**所附文章:**
Houdini Vellum 之 Graph Color 的算法分析

本文轉載自查看原文 2020-07-12 10:39 648 Houdini/ graph color/ vellum/ OpenCl/ houdini

Houdini 18 的Vellum目前使用的是更高級的PBD: XPBD(eXtended Position Based Dynamics) 。XPBD使用了2^nd Order Integration ，傳統的PBD使用的1^ndOrder Intergration 。想要查看的話，如下圖（默認是2^nd Order Integration)。

Vellum Solver中因為要對約束重復的運算（Constraint Iterations 設置迭代的次數），需要比較高的效率。為了能夠讓並行運算，引入了Graph Corlor技術。Graph Color說白了，就是定義一個屬性，每個約束的屬性和與它相鄰的約束的屬性值不同。

比如用一個Grid，用Vellum Contraints 得到 distant contrainsts ，然后用Graph Color節點進行計算（結果默認寫入在一個整型color屬性上），最后用wrangle 顯示顏色（相同的color屬性顏色相同），如下圖，能夠看到，每一條邊（primitive）都與相鄰的邊的顏色不同。這樣讓顏色相同的contrainst在同一個Workset。不同顏色，不同的Workset。這樣在對constrait進行迭代計算時（是在opencl里面進行的），Opencl會根據Workset，同一個Workset才會一起平行計算。

**待辦任務:**
請接續這篇分析 Houdini Vellum 圖著色演算法的文章，從其最後一句之後往下撰寫。 以下資料與前述文章並無關聯。

**所附資料:**
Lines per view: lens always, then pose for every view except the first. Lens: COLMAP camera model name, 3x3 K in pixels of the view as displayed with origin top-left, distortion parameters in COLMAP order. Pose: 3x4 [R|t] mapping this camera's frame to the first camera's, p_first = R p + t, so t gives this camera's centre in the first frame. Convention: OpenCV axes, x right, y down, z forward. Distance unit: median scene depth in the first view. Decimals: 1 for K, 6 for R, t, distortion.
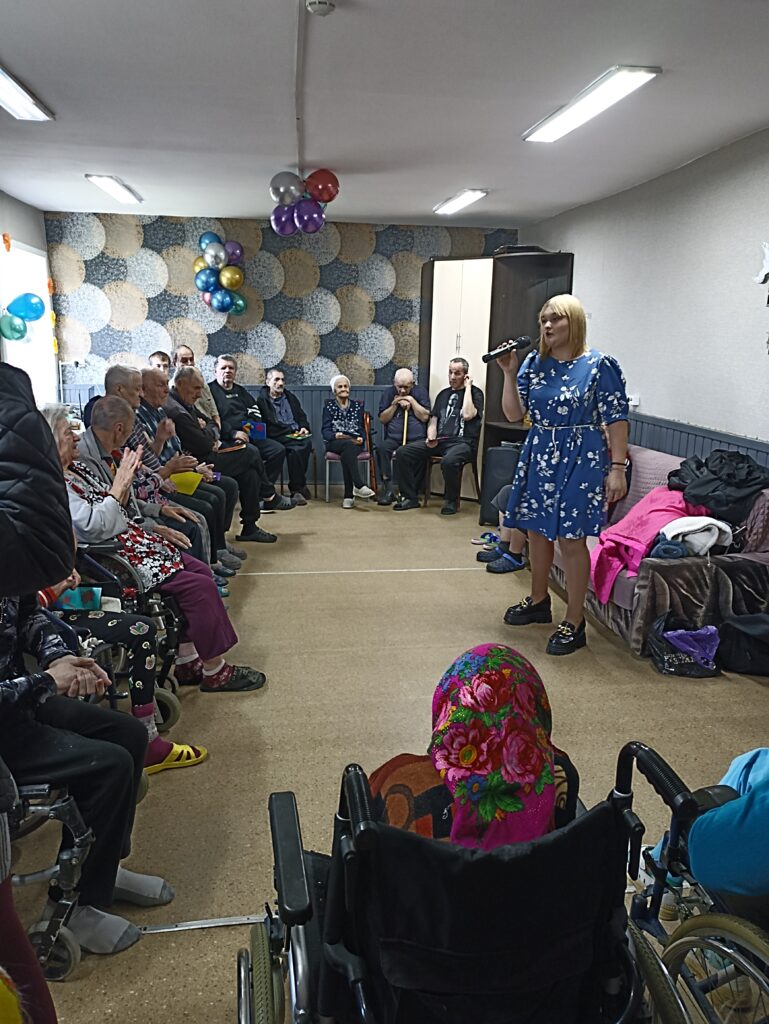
lens RADIAL K [[774.8, 0, 394.2], [0, 774.8, 502.3], [0, 0, 1]] dist [0.046704, -0.018758]
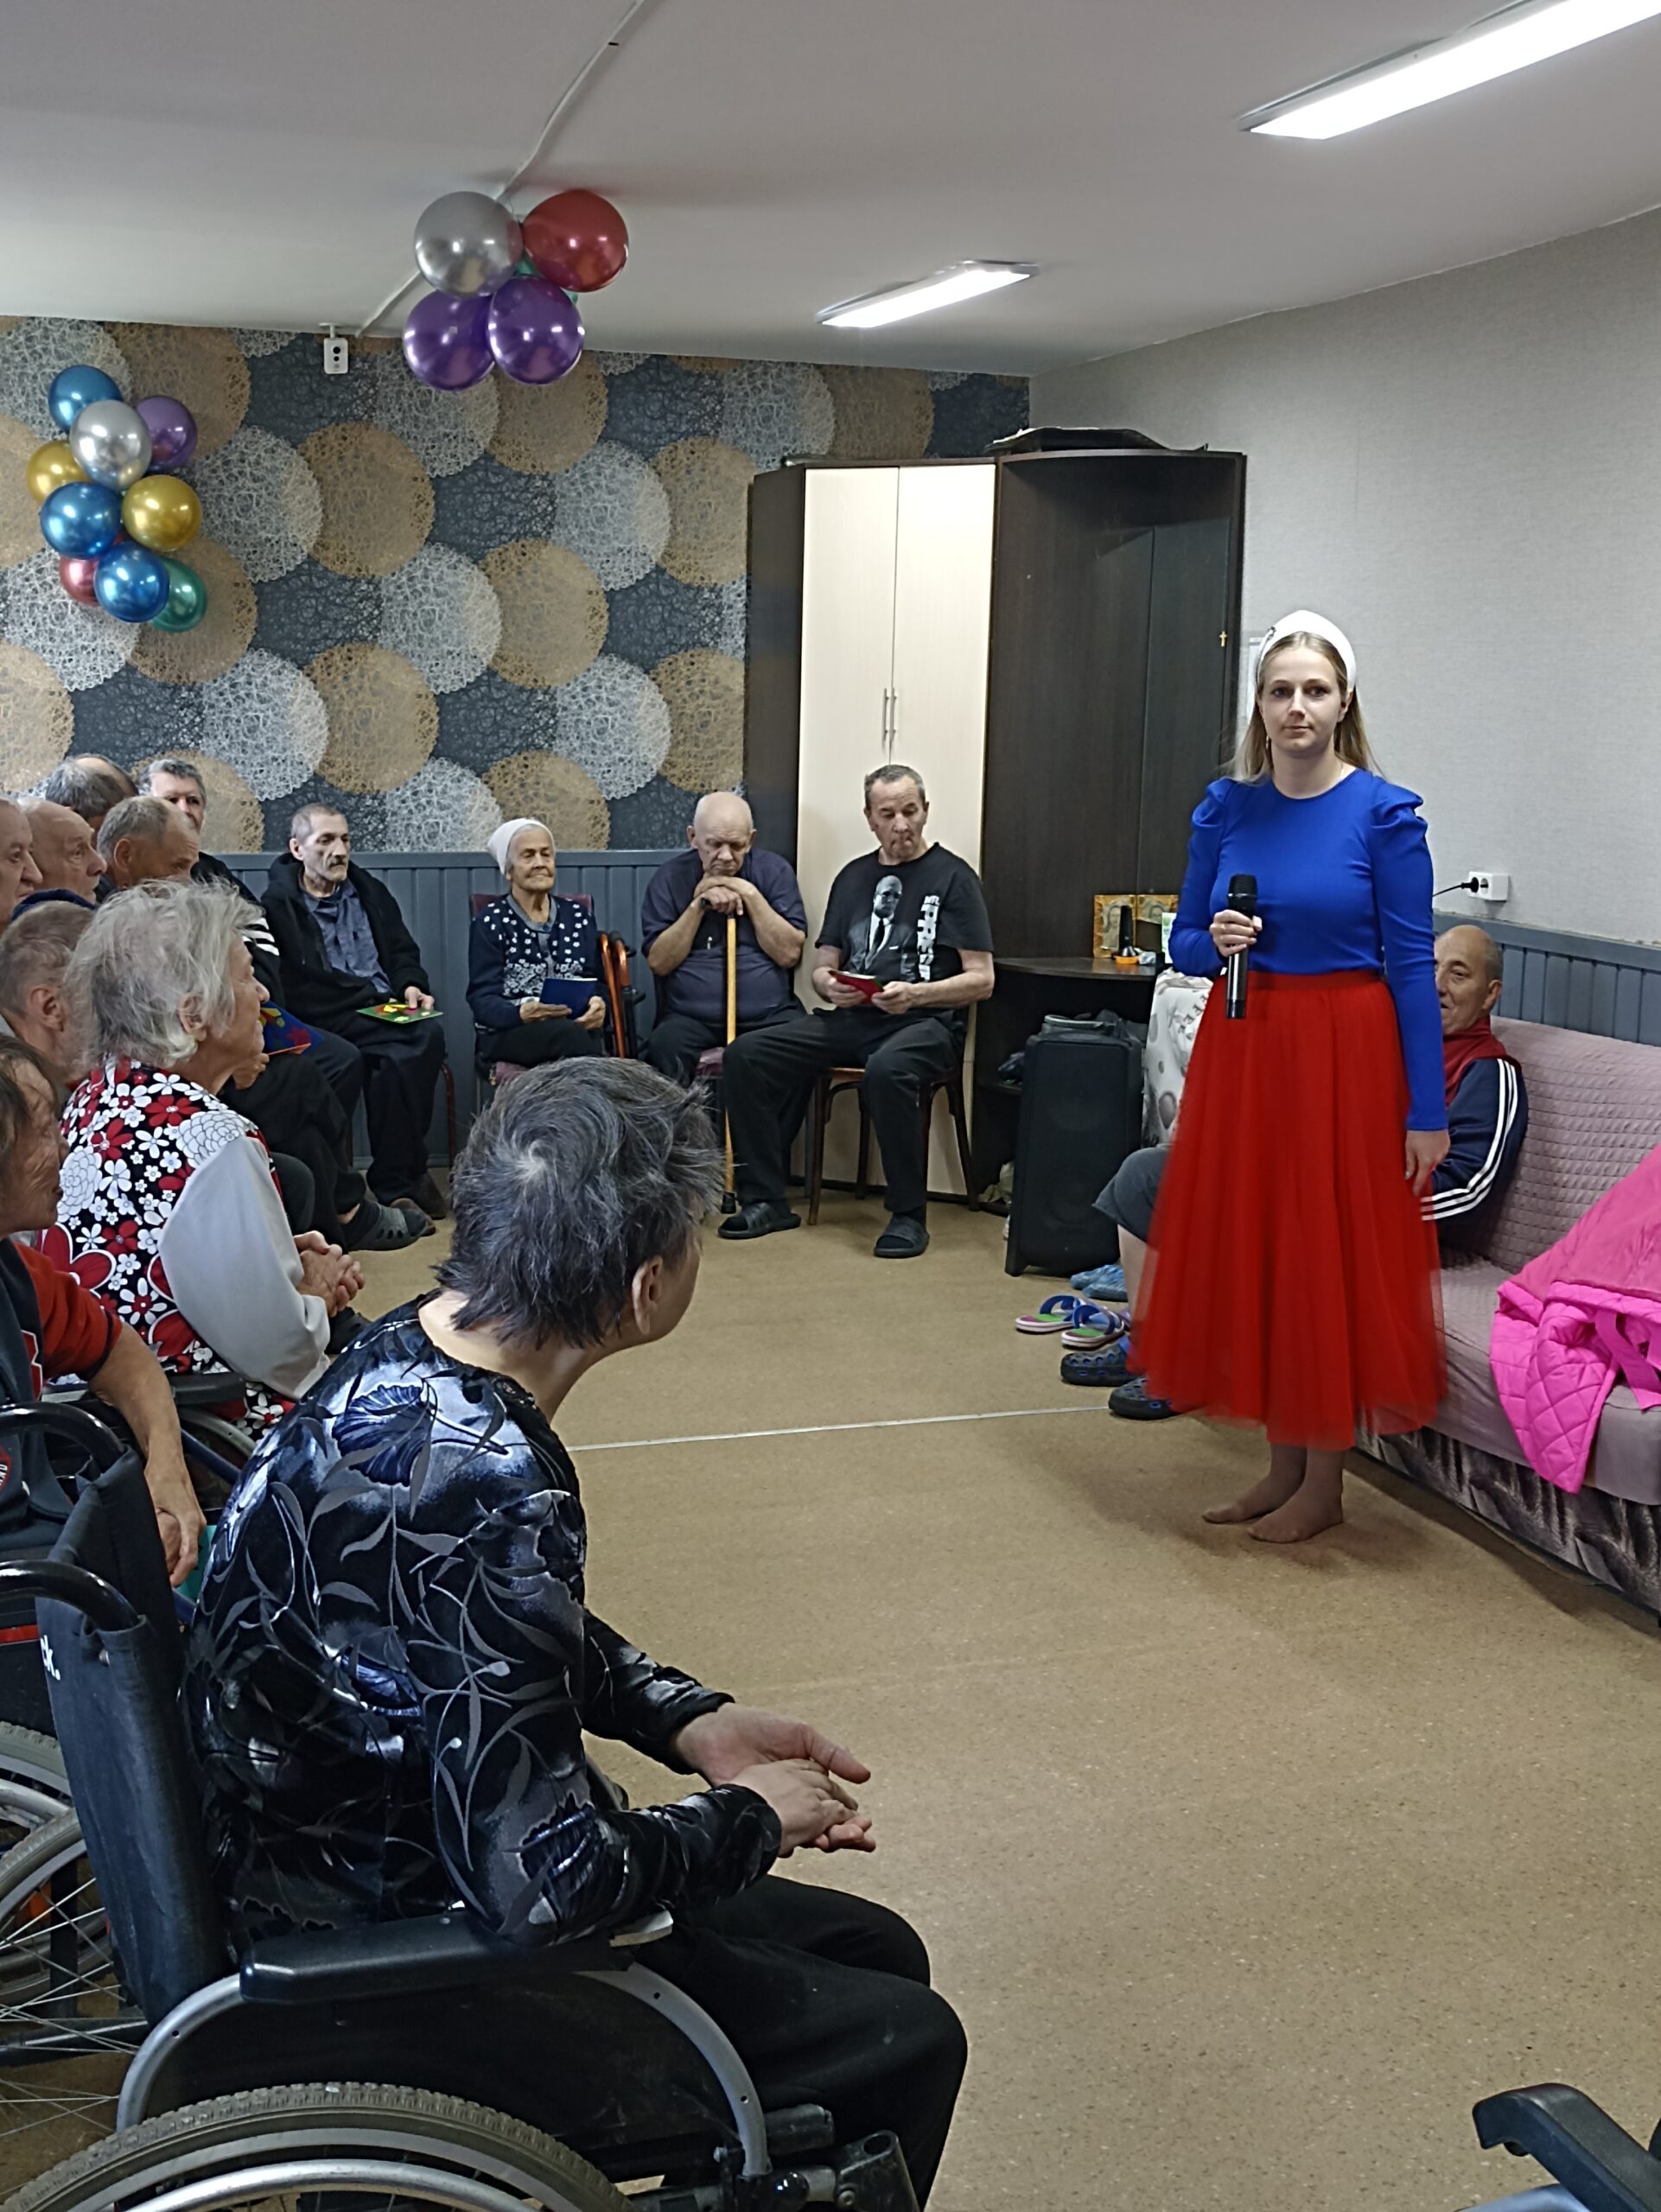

**參考解答:**
當然，Vellum 中Graph Color的計算時在Vellum Solver內部，這里只是為了演示方便。

另個案例了解Vellum Solver 中的 Graph Color

新建個一個Grid，選中兩邊的點，給Pin Constraints，把兩邊定住。加 distant constraints ( Vellum Constraint 選 Distant along edges)，設置如下圖。注意Stiffness設置為最大(10*1e+10)，這種材質現實中是沒有彈性的，但是我們又把Rest Length Scale設置為0.5，Vellum Solver會迫使它壓縮（現實中這種材質的布料是不存在的）。然后把Vellum Solver的 Smooth Iteration 設置為0（這步很重要）。結算。

結算后發現，有的邊的長度縮短大致0.5倍，有的反而被拉長了。用Graph Color查看，發現拉伸邊長的是同一個顏色，即作為同一個WorkSet在opencl中並行計算的。如下圖：

這是因為黃色的邊做一個同一個Workset首先在opencl中運算，紅色和藍色在黃色后面分別進行運算，這樣導致錯誤都轉嫁到了第一次計算的邊上（這里的錯誤是指，設置了Rest Length Scale為0.5倍，紅色和藍色都正確壓縮了，黃色反而拉長了，這是錯誤的，不是我們想要的）。

Graph Color 的算法分析

下面分析下Graph Color節點里面的算法。新建一個Grid，Graph Color， Color（random from attributes）。

進入Graph Color內部，主要分析最左邊這路（Connectivity 為Primtive），Contraints運算的時候也是以Primtive為單位。

（1）create_color_attrib

創建 color (Integer)primitive屬性

（2）find_npts

把當前primitive總共有多少鄰居記錄在屬性 @__npts屬性上。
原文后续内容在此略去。